# [Estratto dalla fonte]
--

Chloé Zhao (Zhao Ting) è un'attrice cinese, regista, produttrice, sceneggiatrice, montatrice, è nata il 31 marzo 1982 a Pechino (Cina). Al cinema il 5 febbraio 2026 con il film Hamnet - Nel nome del figlio.
Nel 2021 ha ricevuto il premio come miglior regia al Satellite Awards per il film Nomadland. Dal 2018 al 2021 Chloé Zhao ha vinto 11 premi: BAFTA (2021), Critics Choice Award (2021), Directors Guild (2021), Golden Globes (2021), NSFC Awards (2021), Premio Oscar (2021), Satellite Awards (2021), Spirit Awards (2018, 2021). Chloé Zhao ha oggi 43 anni ed è del segno zodiacale Ariete.

La prima regista asiatica da Oscar

A cura di Fabio Secchi Frau

Regista cinese che ha attirato l'attenzione di Hollywood con un grande impatto anche in Europa, Chloé Zhao si è imposta all'attenzione di pubblico e critica attraverso il suo lavoro nel cinema indipendente statunitense, che era stato accolto con grande positività già a partire dalla sua opera di debutto.
Arrivata al terzo film, oltre a ricevere diverse nomination per premi internazionali, vince due Oscar, tra i quali quello come miglior regista, diventando la seconda donna della Storia del Cinema a ottenere quel riconoscimento e la prima donna asiatica a ottenerlo.

Lo stile
Lo stile registico di Chloé Zhao si distingue per una profonda autenticità artistica e una libertà creativa che permea ogni aspetto del suo cinema, dalla fotografia al montaggio, dai dialoghi alla struttura narrativa. La sua impronta personale è riconoscibile nella scelta di raccontare storie di individui ai margini (nomadi, cowboy feriti, comunità native) con uno sguardo empatico e contemplativo, privo di giudizio e ricco di umanità.
La regista dissolve i confini tra finzione e documentario, impiegando attori non professionisti che interpretano sé stessi e costruendo trame fluide, episodiche, dove il tempo è dilatato e la narrazione si affida più ai gesti quotidiani che ai climax convenzionali. La fotografia, spesso da lei affidata a Joshua James Richards, utilizza luce naturale e paesaggi vasti come specchio dell'interiorità dei personaggi, mentre i dialoghi, scarni e improvvisati, lasciano spazio al silenzio come forma espressiva, mentre un montaggio meditativo e libero riflette il ritmo emotivo più che quello narrativo, contribuendo a una visione del mondo antispettacolare, spirituale, in cui la libertà, la solitudine e la ricerca di appartenenza si intrecciano con una poetica della resilienza.

Studi
Nata nel 1982 a Pechino, figlia di un ex direttore generale della Capital Steel Company, una delle più grandi acciaierie cinesi del gruppo Shougang, e di una dipendente di un ospedale, Chloé Zhao cresce in una famiglia benestante, leggendo comics, ascoltando la musica di Michael Jackson e guardando i film di Wang Jiawei.

--

# [Materiale di studio]
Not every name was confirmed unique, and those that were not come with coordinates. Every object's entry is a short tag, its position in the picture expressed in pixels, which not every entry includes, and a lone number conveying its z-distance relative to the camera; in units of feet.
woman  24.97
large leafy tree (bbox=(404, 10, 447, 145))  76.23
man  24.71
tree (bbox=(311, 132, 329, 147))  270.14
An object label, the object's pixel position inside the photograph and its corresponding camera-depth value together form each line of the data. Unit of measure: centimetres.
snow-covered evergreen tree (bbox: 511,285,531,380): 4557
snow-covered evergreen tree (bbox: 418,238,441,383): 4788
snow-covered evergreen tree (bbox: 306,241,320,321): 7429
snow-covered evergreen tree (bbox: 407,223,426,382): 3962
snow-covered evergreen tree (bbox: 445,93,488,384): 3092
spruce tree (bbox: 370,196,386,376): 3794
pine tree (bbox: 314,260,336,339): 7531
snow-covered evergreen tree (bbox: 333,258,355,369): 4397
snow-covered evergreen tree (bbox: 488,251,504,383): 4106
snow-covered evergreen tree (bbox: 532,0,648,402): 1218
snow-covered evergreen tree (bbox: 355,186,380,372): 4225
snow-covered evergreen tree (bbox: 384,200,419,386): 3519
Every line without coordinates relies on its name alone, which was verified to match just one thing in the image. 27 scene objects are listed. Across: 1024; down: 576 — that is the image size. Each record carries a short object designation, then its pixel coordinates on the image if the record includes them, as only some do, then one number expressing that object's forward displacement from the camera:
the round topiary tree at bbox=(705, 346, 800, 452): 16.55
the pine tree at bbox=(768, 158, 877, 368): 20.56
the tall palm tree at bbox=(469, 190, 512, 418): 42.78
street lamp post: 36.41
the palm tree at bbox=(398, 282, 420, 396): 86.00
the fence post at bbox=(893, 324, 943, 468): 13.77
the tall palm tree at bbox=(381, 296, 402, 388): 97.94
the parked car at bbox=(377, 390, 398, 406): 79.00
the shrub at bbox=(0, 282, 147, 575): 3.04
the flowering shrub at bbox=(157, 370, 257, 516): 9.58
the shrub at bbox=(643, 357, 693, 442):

--

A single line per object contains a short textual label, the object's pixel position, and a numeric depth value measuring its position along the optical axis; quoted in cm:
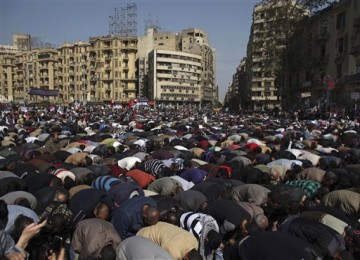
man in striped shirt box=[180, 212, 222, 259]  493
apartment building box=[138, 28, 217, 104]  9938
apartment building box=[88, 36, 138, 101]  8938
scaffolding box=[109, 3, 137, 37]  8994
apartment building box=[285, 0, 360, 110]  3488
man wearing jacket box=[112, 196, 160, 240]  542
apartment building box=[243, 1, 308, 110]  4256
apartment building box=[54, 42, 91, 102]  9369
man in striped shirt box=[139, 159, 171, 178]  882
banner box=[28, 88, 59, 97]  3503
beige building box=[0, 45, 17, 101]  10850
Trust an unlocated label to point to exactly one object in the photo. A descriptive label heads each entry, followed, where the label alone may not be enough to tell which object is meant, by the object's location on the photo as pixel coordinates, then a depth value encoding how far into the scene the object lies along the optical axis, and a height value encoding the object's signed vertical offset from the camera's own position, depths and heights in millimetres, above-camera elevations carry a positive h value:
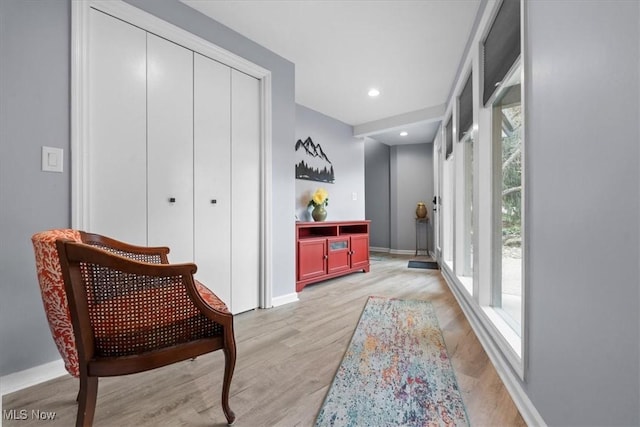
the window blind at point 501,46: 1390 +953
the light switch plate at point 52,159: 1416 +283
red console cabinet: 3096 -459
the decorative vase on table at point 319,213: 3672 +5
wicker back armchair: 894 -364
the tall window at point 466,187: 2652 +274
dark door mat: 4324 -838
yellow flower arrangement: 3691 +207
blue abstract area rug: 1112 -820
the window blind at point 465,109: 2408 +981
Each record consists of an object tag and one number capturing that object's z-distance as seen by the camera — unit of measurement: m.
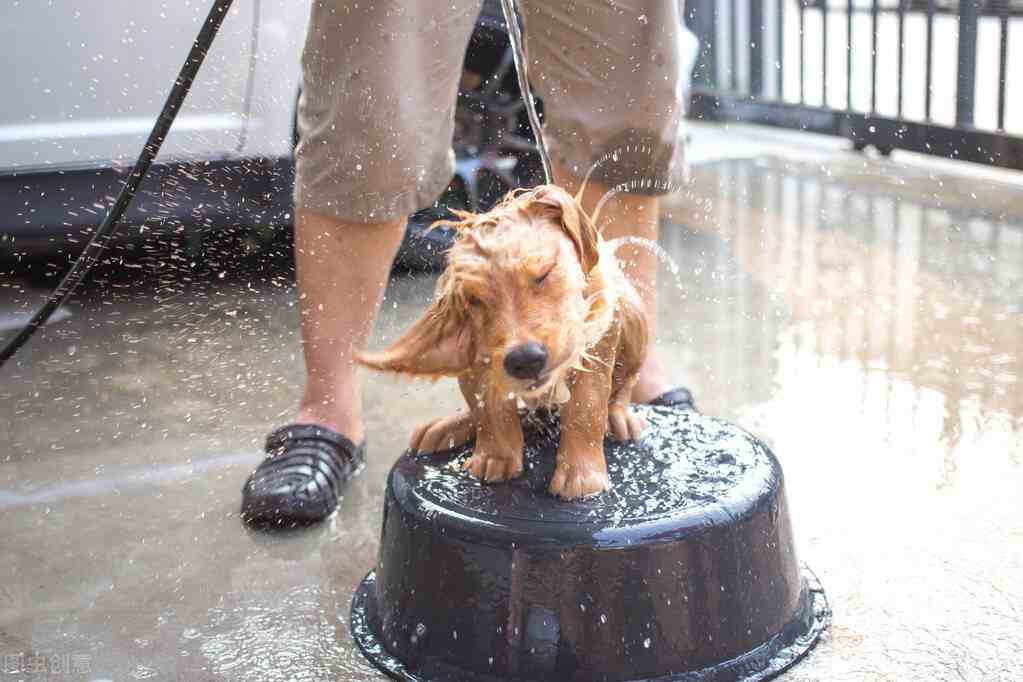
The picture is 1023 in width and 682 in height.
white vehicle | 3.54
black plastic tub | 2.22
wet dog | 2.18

--

# [Domande sul materiale]
1. Nell'estratto su Chloé Zhao, a chi viene spesso affidata la fotografia dei suoi film?
2. Ricopia dall'estratto su Chloé Zhao il passo che comincia con "Chloé Zhao (Zhao" e prosegue fino a "segno zodiacale Ariete.".
Le voci raccolte qui non hanno alcun legame con l'estratto.

# [Risposte ai quesiti]
1. A Joshua James Richards.

2.
Chloé Zhao (Zhao Ting) è un'attrice cinese, regista, produttrice, sceneggiatrice, montatrice, è nata il 31 marzo 1982 a Pechino (Cina). Al cinema il 5 febbraio 2026 con il film Hamnet - Nel nome del figlio.
Nel 2021 ha ricevuto il premio come miglior regia al Satellite Awards per il film Nomadland. Dal 2018 al 2021 Chloé Zhao ha vinto 11 premi: BAFTA (2021), Critics Choice Award (2021), Directors Guild (2021), Golden Globes (2021), NSFC Awards (2021), Premio Oscar (2021), Satellite Awards (2021), Spirit Awards (2018, 2021). Chloé Zhao ha oggi 43 anni ed è del segno zodiacale Ariete.